Alors que Pékin accélère sa course à l'espace, les États-Unis s'inquiètent de voir leur suprématie contestée. À tel point qu'un récent rapport du Mitchell Institute for Aerospace Studies estime que l'armée américaine devrait se préparer à déployer des troupes dans des stations spatiales et, à terme, sur la Lune, afin de protéger ses intérêts stratégiques.

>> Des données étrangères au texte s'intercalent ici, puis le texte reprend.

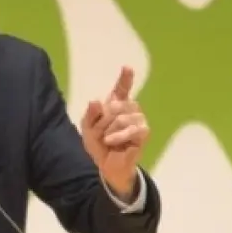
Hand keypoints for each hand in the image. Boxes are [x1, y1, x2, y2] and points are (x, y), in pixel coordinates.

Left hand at [80, 65, 149, 198]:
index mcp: (116, 104)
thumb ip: (90, 114)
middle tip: (100, 134)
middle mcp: (130, 109)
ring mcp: (138, 119)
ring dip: (109, 130)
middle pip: (115, 105)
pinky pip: (132, 129)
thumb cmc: (99, 144)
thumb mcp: (88, 128)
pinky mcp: (144, 132)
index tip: (127, 67)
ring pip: (122, 117)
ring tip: (107, 140)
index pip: (121, 89)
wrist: (107, 165)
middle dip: (103, 121)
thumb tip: (96, 101)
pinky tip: (112, 141)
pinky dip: (119, 136)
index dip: (125, 78)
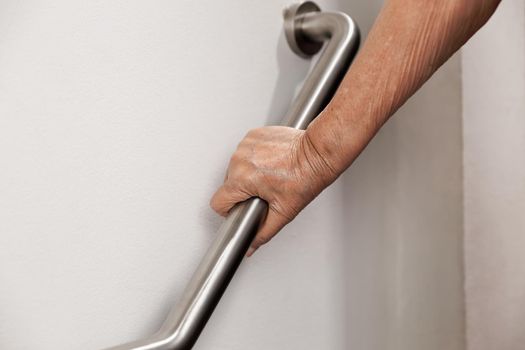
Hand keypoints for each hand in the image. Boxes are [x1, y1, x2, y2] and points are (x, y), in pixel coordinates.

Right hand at [210, 126, 336, 255]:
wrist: (317, 152)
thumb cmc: (305, 178)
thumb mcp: (284, 212)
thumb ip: (263, 232)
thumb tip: (251, 246)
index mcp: (243, 179)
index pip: (218, 202)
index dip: (230, 209)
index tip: (243, 207)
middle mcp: (239, 159)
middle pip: (228, 184)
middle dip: (243, 190)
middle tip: (265, 190)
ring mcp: (245, 144)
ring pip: (235, 167)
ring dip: (248, 173)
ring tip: (270, 175)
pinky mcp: (252, 135)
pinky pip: (245, 152)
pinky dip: (254, 158)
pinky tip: (271, 161)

Ce sont des images que l'on pensait réservées à la science-fiction – et on pense entre autres à l’excellente série For All Mankind, mais qui pourraient bientôt devenir bien réelles. Pour le Mitchell Institute for Aerospace Studies, très lié au monde militaire américain, via l’Air & Space Forces Association (AFA), la “Space Force” de l’armée américaine devrait se préparer à déployer des troupes en service actif sur la Lune et dans des stations spatiales, afin de contrer les ambitions croissantes de la Chine dans le domaine spatial et militaire.
Dans son dernier rapport, le groupe d'étude américain estime qu'il devient essentiel de lancer un véritable programme de vols spatiaux habités à vocation stratégique, tout en redéfinissant les directives fédérales encadrant ces missions. L'objectif: rivaliser avec les avancées chinoises, notamment l'ambition affichée de Pékin d'envoyer des taïkonautes sur la Lune d'ici 2030.

Car la Chine accélère. Pas plus tard que ce week-end, trois astronautes ont décollé du désert de Gobi à destination de la station spatiale Tiangong, dans le cadre de la mission Shenzhou-23. L'un d'eux doit d'ailleurs rester en orbite pendant un an, illustrant la montée en puissance rapide du programme spatial chinois.
Un casse-tête technologique et juridique?
Ce rapport de 22 pages préconise d'estomper la frontière traditionnelle entre exploration spatiale et opérations militarisées, en incitant les autorités fédérales à intégrer “l'habitation spatiale et lunaire”, ainsi que “les capacités de combat et une approche de défense nationale dans le développement des vols spatiaux habités”.
L'espace n'est cependant pas un territoire que l'on conquiert si facilement… la Lune encore moins. Le déploiement de troupes, même limité, dans les conditions actuelles relève davantage du casse-tête technologique et humain que d'un simple plan de bataille.

S'y ajoute un cadre juridique contraignant: le Traité de l'espace de 1967, auquel les États-Unis comme la Chine sont parties, impose un usage “pacifique” de la Lune et interdit l'établissement de bases militaires ainsi que les manÅ“uvres armées. Le traité prévoit, en outre, l'interdiction de placer des armes nucléaires ou toute autre arme de destruction massive en orbite autour de la Terre, de les installer sur la Lune ou sur tout autre corps céleste, ainsi que de les stocker dans l'espace.
Possible budget de 71 milliards de dollars
Kyle Pumroy, colonel retraité et auteur du rapport, appelle toutefois à reconsidérer ces normes face aux nouvelles réalités stratégiques. “Je ne pense donc pas qu’envoyer des soldats sur la Lune constitue une violation, mais la question de savoir si nous violons ou non le Traité sur l’espace extra-atmosphérique est importante”, clame l’ancien militaire.
“Cependant, le plus urgent est de moderniser ce traité afin qu’il reconnaisse le potentiel économique de la Lune, l’exploitation de ses ressources, notamment de sa glace, et qu’il permette d’utiliser la Lune comme base de lancement pour atteindre Mars et d’autres destinations”.
Qu'il s'agisse ou non d'envoyer un jour des soldats sur la Lune, l’United States Space Force (USSF) poursuit sa montée en puissance. Créée le 20 décembre 2019, cette branche des forces armées américaines dédiée aux opérations militaires dans l'espace voit ses moyens fortement augmenter.
Son budget proposé pour 2027 atteindrait environ 71 milliards de dollars, soit plus du double de celui adopté pour 2026. Une dynamique saluée par Donald Trump, qui revendique la création de cette force. Lors de son discours sur l'état de l'Union, le président américain a insisté sur le rôle stratégique de l’USFF, la décrivant comme “une force de combat formidable”.